**Written task:** The answer must be one number: how many lines in the records below contain the word "Computer".

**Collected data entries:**

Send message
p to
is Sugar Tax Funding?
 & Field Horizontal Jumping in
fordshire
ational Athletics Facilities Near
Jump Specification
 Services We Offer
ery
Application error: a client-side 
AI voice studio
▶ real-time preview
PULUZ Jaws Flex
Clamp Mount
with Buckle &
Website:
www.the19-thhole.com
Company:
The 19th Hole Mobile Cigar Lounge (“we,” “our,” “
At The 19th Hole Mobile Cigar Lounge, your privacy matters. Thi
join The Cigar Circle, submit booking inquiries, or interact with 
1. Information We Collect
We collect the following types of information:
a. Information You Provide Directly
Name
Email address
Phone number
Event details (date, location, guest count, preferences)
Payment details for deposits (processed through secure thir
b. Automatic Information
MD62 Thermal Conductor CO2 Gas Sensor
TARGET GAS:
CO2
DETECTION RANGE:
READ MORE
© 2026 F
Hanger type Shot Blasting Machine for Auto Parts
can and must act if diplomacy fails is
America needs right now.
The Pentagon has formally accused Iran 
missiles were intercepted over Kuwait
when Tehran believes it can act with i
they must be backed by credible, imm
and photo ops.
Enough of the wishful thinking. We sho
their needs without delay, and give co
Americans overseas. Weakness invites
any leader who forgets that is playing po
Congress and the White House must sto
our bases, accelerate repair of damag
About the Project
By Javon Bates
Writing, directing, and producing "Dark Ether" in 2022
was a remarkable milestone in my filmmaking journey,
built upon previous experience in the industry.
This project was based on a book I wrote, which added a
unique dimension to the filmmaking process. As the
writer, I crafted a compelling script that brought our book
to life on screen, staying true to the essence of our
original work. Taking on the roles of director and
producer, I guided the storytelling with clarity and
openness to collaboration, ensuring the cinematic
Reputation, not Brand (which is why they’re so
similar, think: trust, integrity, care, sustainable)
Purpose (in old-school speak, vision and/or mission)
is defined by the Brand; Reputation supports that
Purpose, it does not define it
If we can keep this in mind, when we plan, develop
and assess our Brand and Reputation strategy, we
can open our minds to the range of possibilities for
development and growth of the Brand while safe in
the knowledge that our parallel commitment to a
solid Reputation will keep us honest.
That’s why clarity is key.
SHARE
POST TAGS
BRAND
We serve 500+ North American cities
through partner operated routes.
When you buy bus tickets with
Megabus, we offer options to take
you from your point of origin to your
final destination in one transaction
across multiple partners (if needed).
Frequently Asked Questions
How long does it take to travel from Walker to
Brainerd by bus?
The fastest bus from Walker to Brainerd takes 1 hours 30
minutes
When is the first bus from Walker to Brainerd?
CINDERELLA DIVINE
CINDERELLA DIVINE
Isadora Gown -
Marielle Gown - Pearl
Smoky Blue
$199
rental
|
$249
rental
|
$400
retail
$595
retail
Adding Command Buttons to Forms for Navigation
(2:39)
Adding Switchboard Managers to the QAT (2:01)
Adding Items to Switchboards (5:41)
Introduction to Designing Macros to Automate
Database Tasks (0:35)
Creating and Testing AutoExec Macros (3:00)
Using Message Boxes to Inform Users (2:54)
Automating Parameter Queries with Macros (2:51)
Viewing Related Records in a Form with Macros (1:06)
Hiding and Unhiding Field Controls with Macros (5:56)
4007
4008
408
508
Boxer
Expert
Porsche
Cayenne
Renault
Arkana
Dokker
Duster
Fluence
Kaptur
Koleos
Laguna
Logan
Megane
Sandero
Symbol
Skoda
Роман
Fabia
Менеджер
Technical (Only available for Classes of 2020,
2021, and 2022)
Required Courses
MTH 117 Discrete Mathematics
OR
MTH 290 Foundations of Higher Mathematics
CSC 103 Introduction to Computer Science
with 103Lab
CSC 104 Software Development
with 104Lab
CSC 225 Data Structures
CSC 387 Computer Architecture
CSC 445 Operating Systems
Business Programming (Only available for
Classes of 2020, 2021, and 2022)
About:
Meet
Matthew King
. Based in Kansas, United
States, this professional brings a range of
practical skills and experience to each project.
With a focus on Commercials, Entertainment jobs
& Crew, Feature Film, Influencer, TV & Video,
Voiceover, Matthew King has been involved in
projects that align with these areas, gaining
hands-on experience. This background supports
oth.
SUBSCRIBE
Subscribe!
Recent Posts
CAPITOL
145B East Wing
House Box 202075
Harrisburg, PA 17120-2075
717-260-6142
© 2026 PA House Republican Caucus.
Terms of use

**Solution to this problem:** 2